Formula for Arithmetic Series Sum:
The sum (S) of an arithmetic series can be calculated using the formula:
S = n/2 * (a1 + an)
where:
n = number of terms
a1 = first term
an = nth term (last term in this case)
Setting Up the Inequality:
We want the sum (S) to be greater than 1000. So, we can set up an inequality:
n/2 * (a1 + an) > 1000
Substituting Known Values:
a1 = 2 (first term)
an = a1 + (n-1) * d (nth term) where d is the common difference (5 in this case)
an = 2 + (n-1) * 5
Substitute these values into the inequality:
n/2 * (2 + (n-1) * 5) > 1000
Simplifying and Solving:
Expand the bracket:
n/2 * (2 + 5n - 5) > 1000
n/2 * (5n - 3) > 1000
Multiply both sides by 2 to eliminate the fraction:
n * (5n - 3) > 2000
Expand the left side:
5n² - 3n > 2000
Rearrange the inequality to isolate n:
5n² - 3n - 2000 > 0
Factoring the Expression:
This expression can be factored as:
(5n + 40) * (n - 50) > 0
Since the product of two factors is greater than zero only when both factors are positive or both are negative, we can consider two cases:
Case 1: (5n + 40) > 0 and (n - 50) > 0
Case 2: (5n + 40) < 0 and (n - 50) < 0
However, n (the term number) cannot be negative. So, we can disregard Case 2.
Solving Case 1:
From Case 1:
5n + 40 > 0
Subtract 40 from both sides: 5n > -40
Divide both sides by 5: n > -8
n - 50 > 0
Add 50 to both sides: n > 50
Since n represents the term number (positive integer), we are only interested in the positive solution that satisfies both inequalities.
The smallest positive integer value of n that fulfills both conditions is n = 51.

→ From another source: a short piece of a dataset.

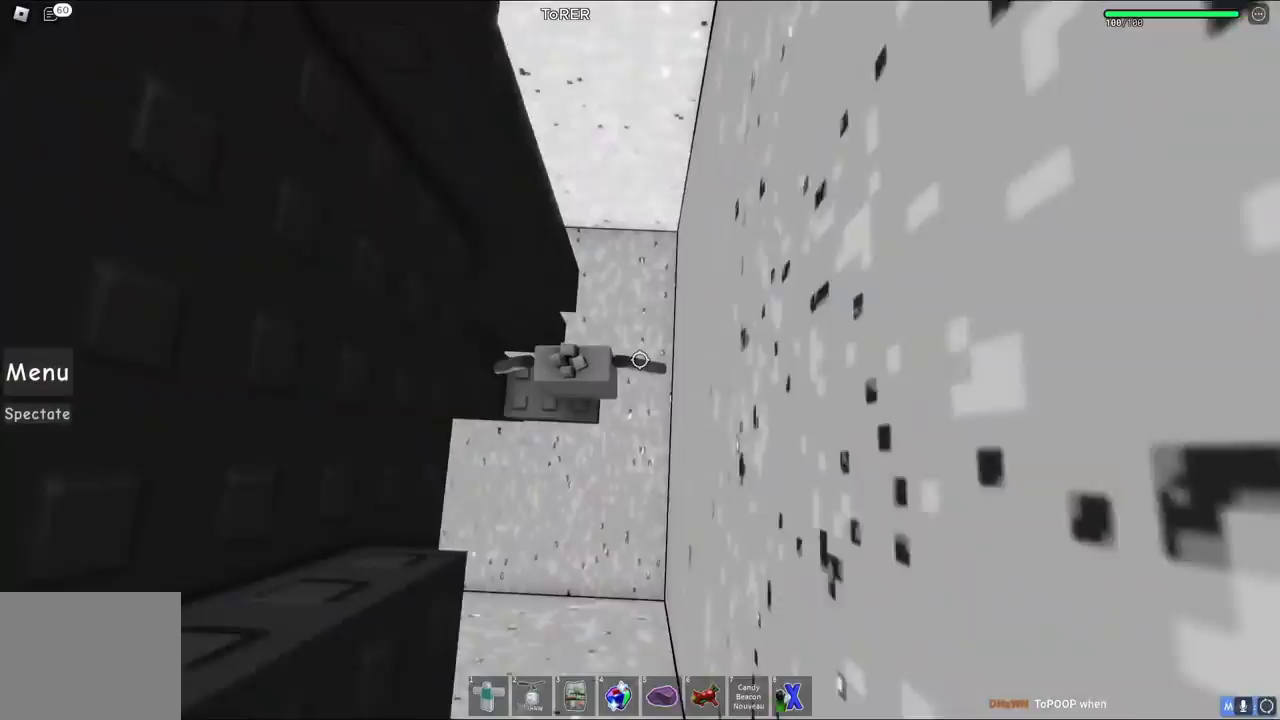
{"keys": ["w"], "events": [[33, "d", "down"], [133, "space", "down"], [317, "w", "down"], [333, "space", "up"], [400, "d", "up"], [417, "w", "up"], [467, "w", "down"]]}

Finding the Laverne's Number:
Now that we know n (term number) is 51, we can find the corresponding number Laverne says that sends Shirley running.
Recall that the nth term (an) is calculated as:
an = a1 + (n-1) * d
an (51st term) = 2 + (51 - 1) * 5
an = 2 + 50 * 5
an = 252
Therefore, Laverne says 252 which makes the sum exceed 1000, sending Shirley running.